Images with keypoint coordinates
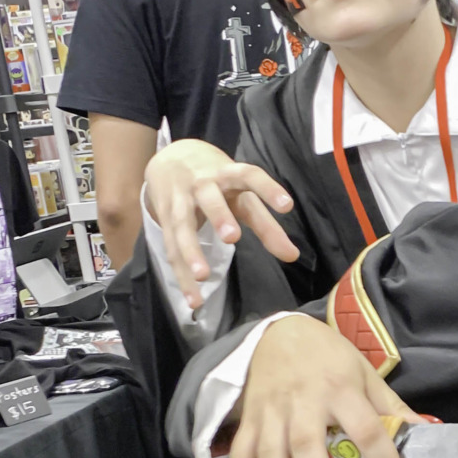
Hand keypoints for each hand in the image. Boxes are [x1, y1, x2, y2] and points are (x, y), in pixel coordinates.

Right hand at [144, 138, 299, 308]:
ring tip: (203, 276)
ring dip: (191, 251)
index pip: (249, 176)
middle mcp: (202, 184)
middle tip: (232, 237)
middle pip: (209, 198)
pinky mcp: (164, 219)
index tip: (288, 206)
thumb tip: (293, 256)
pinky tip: (194, 299)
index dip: (268, 189)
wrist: (170, 158)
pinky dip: (182, 275)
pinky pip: (171, 248)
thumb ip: (267, 225)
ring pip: (182, 225)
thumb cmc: (217, 181)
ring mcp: (180, 200)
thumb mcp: (242, 196)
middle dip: (219, 216)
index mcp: (228, 174)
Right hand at [228, 317, 418, 457]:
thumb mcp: (366, 374)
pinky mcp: (250, 419)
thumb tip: (425, 433)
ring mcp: (272, 412)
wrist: (280, 331)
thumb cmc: (329, 356)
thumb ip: (391, 409)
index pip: (365, 428)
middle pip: (307, 446)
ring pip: (271, 455)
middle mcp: (304, 402)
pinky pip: (241, 455)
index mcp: (340, 389)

» TASK TO COMPLETE
Write out exactly those lines of the records above that lie from the one with "ring tip: (203, 276)" through the last line, including both.

» RESPONSE BOX
ring tip: (203, 276)
ring dip: (191, 251)
index pip: (249, 176)
middle mcp: (202, 184)
middle tip: (232, 237)
middle pip: (209, 198)
pinky mcp: (164, 219)
index tip: (288, 206)
thumb tip: (293, 256)
pinky tip: (194, 299)
index dip: (268, 189)
wrist: (170, 158)
pinky dip: (182, 275)
pinky pip: (171, 248)
thumb ip: (267, 225)
ring pip: (182, 225)
thumb cmc: (217, 181)
ring mcp: (180, 200)
thumb mcp: (242, 196)
middle dip: (219, 216)
index mcp: (228, 174)
Right hand at [228, 317, 418, 457]:
thumb mcp: (366, 374)
pinky mcp: (250, 419)
thumb tip: (425, 433)
ring mcp: (272, 412)
wrist: (280, 331)
thumb cmc: (329, 356)
thumb ip: (391, 409)
index pip: (365, 428)
middle pip: (307, 446)
ring pip: (271, 455)
middle mcp: (304, 402)
pinky pip: (241, 455)
index mcp: (340, 389)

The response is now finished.